Bishop Brian Tamaki has raised the stakes with his Destiny Church followers, exhorting them to leave behind houses, jobs – even family members – to join him at a "City of God" he is building in South Auckland.
At the church's annual conference in Rotorua on Friday night, Tamaki spent his entire two-hour sermon talking about how God had told him to build the city and why his followers had to lose their "parochialism" towards their home areas, even if it meant leaving behind loved ones.
Cult expert Mark Vrankovich said the speech was designed to "soften up" Tamaki's followers and the real pressure to move to South Auckland would come with one-on-one sessions with local pastors.
"Saying that the church family is more important than your physical family, that you must go with the spiritual family, is a classic cult idea. This will put great pressure on families and break up families."
Vrankovich was also concerned that Tamaki appeared to be encouraging people to sell their homes. "They'll be pressured to give the money from the house sale to the church, and they'll never see it again. He's extracting money from people for his dream, and something that he will effectively own. He wants to be mayor or king of this 'city' so he's softening them up to get them to move [to Auckland] so he's guaranteed not to be losing money on the deal."
Tamaki announced at a New Year's Eve service that Destiny Church had permission to build schools, a university and a massive auditorium at a property in Wiri, which he calls the "new Jerusalem".
The church has put its Mt Wellington headquarters up for sale to help fund the move, which is due to happen in December. It hopes to get more than $5 million from the sale.
It is unclear if people would live on site or nearby.
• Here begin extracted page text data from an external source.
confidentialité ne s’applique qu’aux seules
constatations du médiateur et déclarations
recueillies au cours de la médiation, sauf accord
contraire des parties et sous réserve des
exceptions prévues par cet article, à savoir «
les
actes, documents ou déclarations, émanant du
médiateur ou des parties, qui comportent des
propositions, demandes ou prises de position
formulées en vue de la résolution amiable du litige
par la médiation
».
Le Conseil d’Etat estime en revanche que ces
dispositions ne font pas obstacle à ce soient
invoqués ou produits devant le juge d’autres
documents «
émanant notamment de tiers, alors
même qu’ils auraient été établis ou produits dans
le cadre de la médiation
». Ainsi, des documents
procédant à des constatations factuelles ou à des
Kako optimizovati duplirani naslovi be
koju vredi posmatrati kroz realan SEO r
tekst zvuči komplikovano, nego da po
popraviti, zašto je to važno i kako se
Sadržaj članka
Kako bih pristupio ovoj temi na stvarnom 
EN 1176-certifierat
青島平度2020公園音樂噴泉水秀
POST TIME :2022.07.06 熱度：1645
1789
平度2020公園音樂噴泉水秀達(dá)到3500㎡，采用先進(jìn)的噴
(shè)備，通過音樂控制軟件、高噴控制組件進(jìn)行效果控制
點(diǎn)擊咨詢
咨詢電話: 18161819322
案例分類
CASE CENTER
Tamaki said he would unveil more details throughout the weekend. People were encouraged to give generously and buckets were passed around even before Tamaki took the stage.
He was welcomed to the stage by a kapa haka group, which did a haka describing Tamaki as "the mouthpiece of God" and a "prophet".
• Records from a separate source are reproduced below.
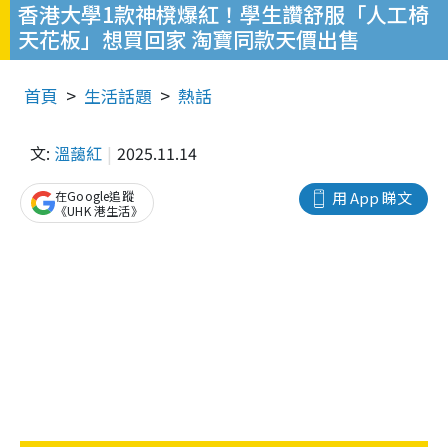
香港大學1款神櫈爆紅！學生讚舒服「人工椅
天花板」想買回家 淘寶同款天價出售
首頁
生活話題
熱話
文:
溫藹紅
2025.11.14
在Google追蹤
用 App 睇文
《UHK 港生活》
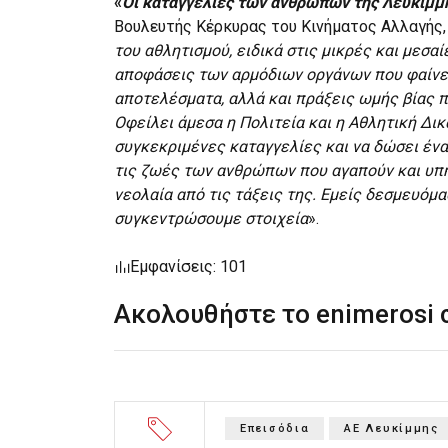
«
Οι καταγγελίες των ανθρώπων της Λευκίμμ
Βουλευτής Κέρκυρας του Κινήματος Αλλαγής, 
του αθλητισμού, ειδικά στις μικρές και μεσαί
αποφάσεις των αρμόδιων οργάνων που φαίνετ
αποτελέσματα, αλλά και πράξεις ωμής βίας 
Οφείλει άμεσα η Πολιτεία και η Αθλητική Δικ
συγκεκριμένες καταγγελίες και να δώσει ένα
τις ζωές των ανθρώπων που αγαπούν και υπη
νεολαία από τις τάξεις της. Εμείς δεσμευόμ
συγκεντρώσουμε στοιχεία
».
Εμφανίσεις: 101
Ακολουθήστε το enimerosi
Επεισόδια
ΑΕ Λευκίμμης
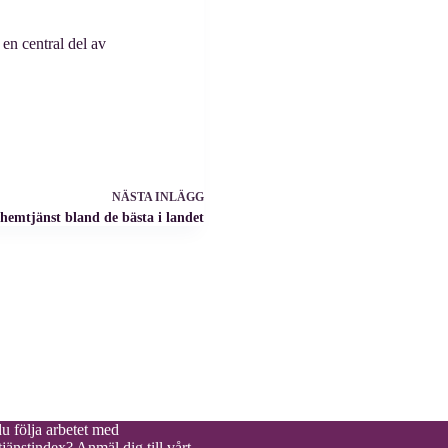
 en central del av
NÄSTA
INLÄGG
emtjänst bland de bästa i landet
du följa arbetet med
jänstindex?
Anmäl dig till vårt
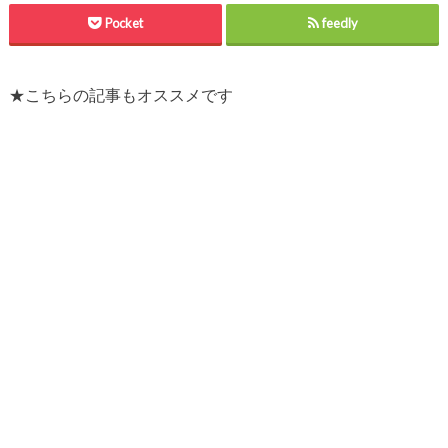
Pocket
feedly
★こちらの記事もオススメです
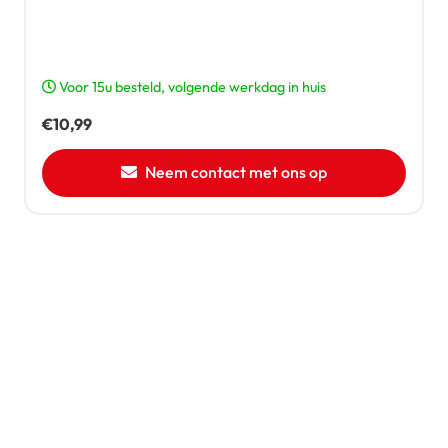
Voor 15u besteld, volgende werkdag in huis
€
10,99
Neem contact met ons op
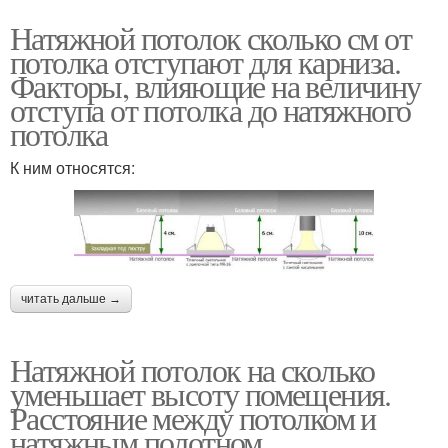
Натяжной потолок сколько см от
потолка отступают для карниза.
Факторы, влияющие на величину
отступа от потолка до натяжного
потолка
К ним относятся:
читать дальше →
Натяжной потолок на сколько
уменьшает высоту помещения.
Расстояние между потолком и
натяжным полотном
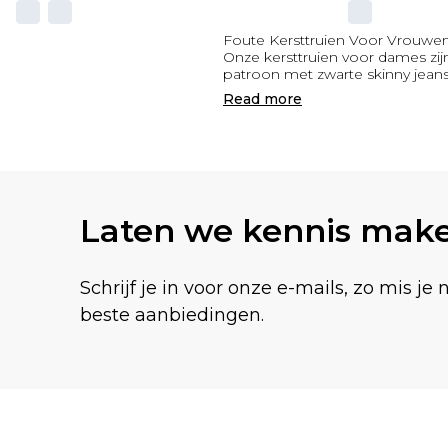
Foute Kersttruien Voor Vrouwe
Onze kersttruien voor dames zijn
patroon met zwarte skinny jeans 
Read
more
Laten we kennis mak
Schrijf je in voor onze e-mails, zo mis je 
beste aanbiedingen.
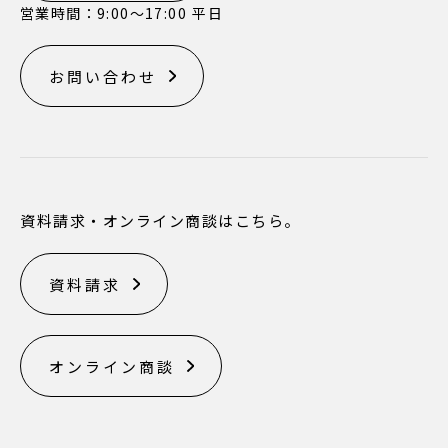
営業時間：9:00〜17:00 平日
お問い合わせ
資料請求・オンライン商談はこちら。
資料請求
オンライン商談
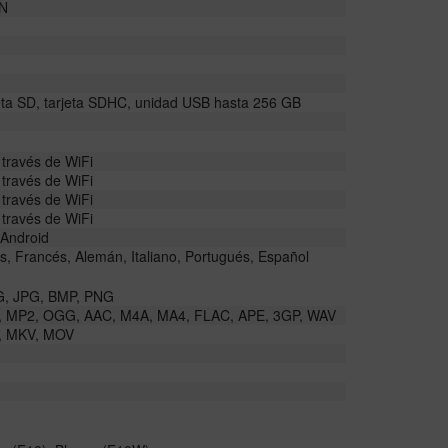
IN
eta SD, tarjeta SDHC, unidad USB hasta 256 GB
 través de WiFi
 través de WiFi
 través de WiFi
 través de WiFi
 Android
és, Francés, Alemán, Italiano, Portugués, Español
, JPG, BMP, PNG
 MP2, OGG, AAC, M4A, MA4, FLAC, APE, 3GP, WAV
, MKV, MOV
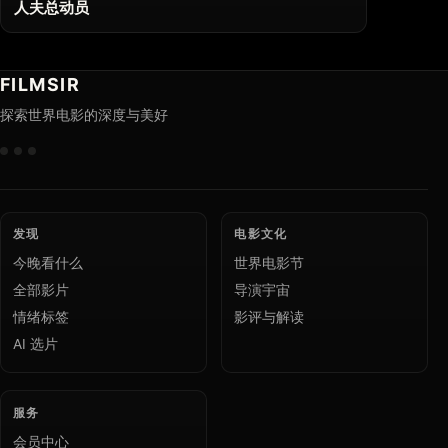
人夫总动员
FILMSIR
探索世界电影的深度与美好
发现
电影文化
今晚看什么
世界电影节
全部影片
导演宇宙
情绪标签
影评与解读
AI 选片
服务
会员中心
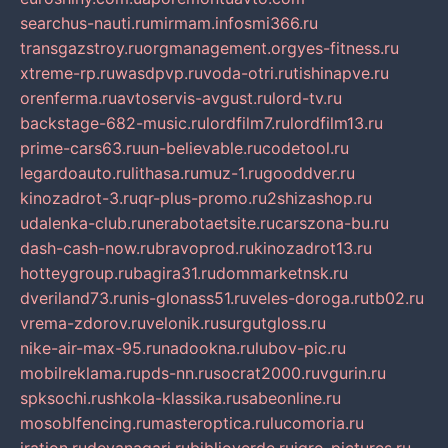
searchus-nauti.ru
mirmam.info
smi366.ru
transgazstroy.ru
orgmanagement.org
yes-fitness.ru
xtreme-rp.ru
wasdpvp.ru
voda-otri.ru
tishinapve.ru
orenferma.ru
avtoservis-avgust.ru
lord-tv.ru
backstage-682-music.ru
lordfilm7.ru
lordfilm13.ru
prime-cars63.ru
un-believable.ru
codetool.ru
legardoauto.ru
lithasa.ru
muz-1.ru
gooddver.ru
kinozadrot-3.ru
qr-plus-promo.ru
2shizashop.ru
udalenka-club.ru
nerabotaetsite.ru
carszona-bu.ru
dash-cash-now.ru
bravoprod.ru
kinozadrot13.ru
hotteygroup.ru
bagira31.ru
dommarketnsk.ru
dveriland73.ru
nis-glonass51.ru
veles-doroga.ru
tb02.ru
vrema-zdorov.ru
velonik.ru
surgutgloss.ru
nike-air-max-95.ru
nadookna.ru
lubov-pic.ru
mobilreklama.ru
pds-nn.ru
socrat2000.ru
vgurin.ru
spksochi.ru
shkola-klassika.ru
sabeonline.ru
mosoblfencing.ru
masteroptica.ru
lucomoria.ru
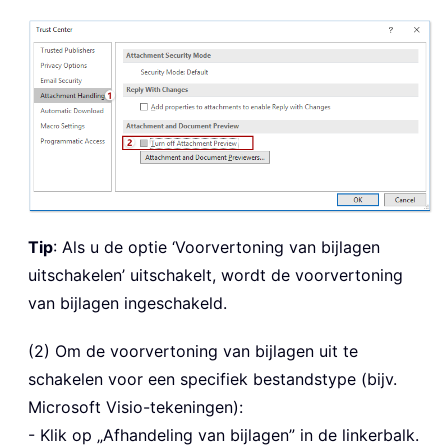
Tip
: Als u de optie ‘Voorvertoning van bijlagen
uitschakelen’ uitschakelt, wordt de voorvertoning
van bijlagen ingeschakeld.
(2) Om de voorvertoning van bijlagen uit te
schakelen voor een specifiek bestandstype (bijv.
Microsoft Visio-tekeningen):
- Klik op „Afhandeling van bijlagen” in de linkerbalk.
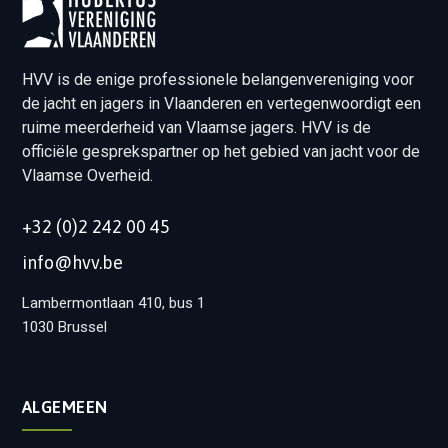
HVV is de enige professionele belangenvereniging voor
de jacht en jagers in Vlaanderen en vertegenwoordigt een
ruime meerderheid van Vlaamse jagers. HVV is de
officiële gesprekspartner op het gebied van jacht voor de
Vlaamse Overheid.
+32 (0)2 242 00 45
info@hvv.be
Lambermontlaan 410, bus 1
1030 Brussel
ALGEMEEN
Tamaki said God had spoken to him through the Book of Hebrews telling him to build a city. In Abraham's time people lived in tents in the desert, but Destiny members had to leave behind their "tent mentality" and aim for something "far bigger, far greater ... a City of God".
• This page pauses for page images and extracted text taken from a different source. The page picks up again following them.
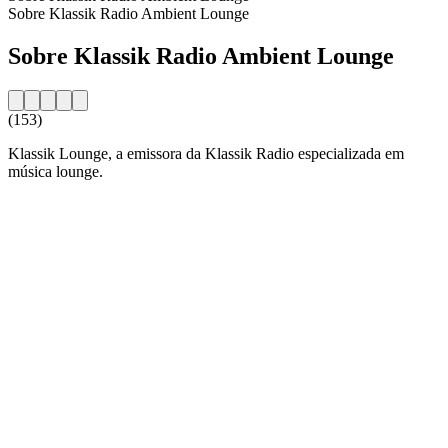
Sobre Klassik Radio Ambient Lounge
Sobre Klassik Radio Ambient Lounge
(153)
Klassik Lounge, a emissora da Klassik Radio especializada em
música lounge.
Website da estação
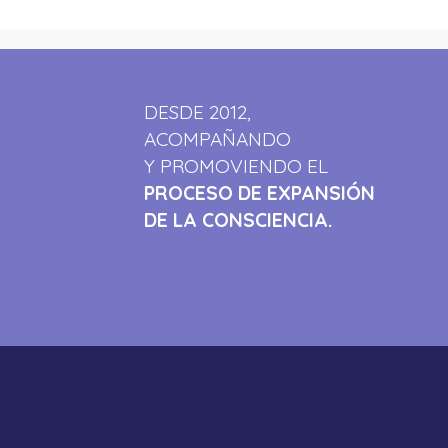
DESDE 2012,
ACOMPAÑANDO
Y PROMOVIENDO EL
PROCESO DE EXPANSIÓN
DE LA CONSCIENCIA.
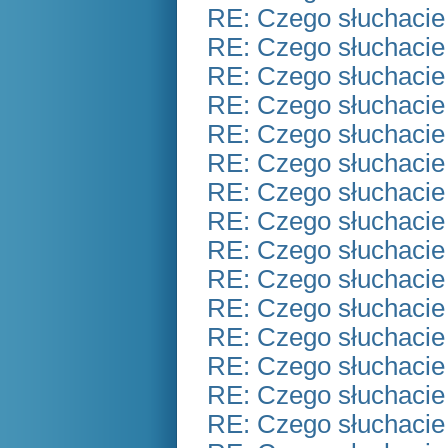
RE: Czego słuchacie
RE: Czego słuchacie
RE: Czego słuchacie
RE: Czego słuchacie
RE: Czego słuchacie
RE: Czego słuchacie
RE: Czego słuchacie
RE: Czego słuchacie
RE: Czego słuchacie
RE: Czego słuchacie
RE: Czego słuchacie
RE: Czego słuchacie
RE: Czego słuchacie
RE: Czego słuchacie
RE: Czego słuchacie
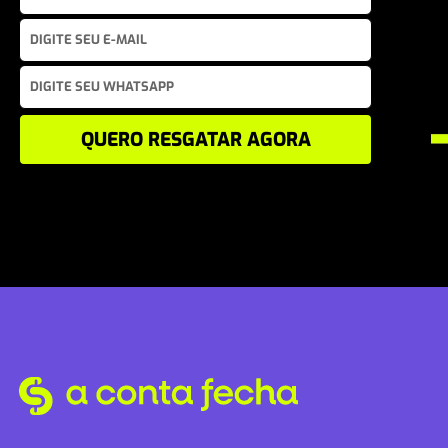
QUERO RESGATAR AGORA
He acknowledged that when he first raised the idea five years ago, it "sent the movement into a tailspin. Some people even left".
But they were stuck in a rut, and had a "tent mentality", meaning they were wedded to the idea of many different Destiny Churches around the country.
"I fought for 10 years, seven of those just trying to change the parochial spirit of my pastors and ... we had to let some go or I had to tell some 'go away', because God is building a church that's one – one vision, one people, one direction."
Tamaki said parochialism would "sabotage city-building" and people had to give up their loyalties.
"People get a funny, wee strange loyalty to a house. [People say] 'This is the house my parents grew up in. I can't leave here, this is my family.' Well if you can't, you can't, but, bye bye, we're going."
He said reluctant family members would see what a great thing had been built "and want to come too".
Vrankovich said the New Testament spoke of the need to put families first, and nothing Tamaki was saying was biblically correct.
Tamaki said if people felt uneasy about his plan, "cool, just keep coming back tomorrow and the next day, and you'll see God's masterplan".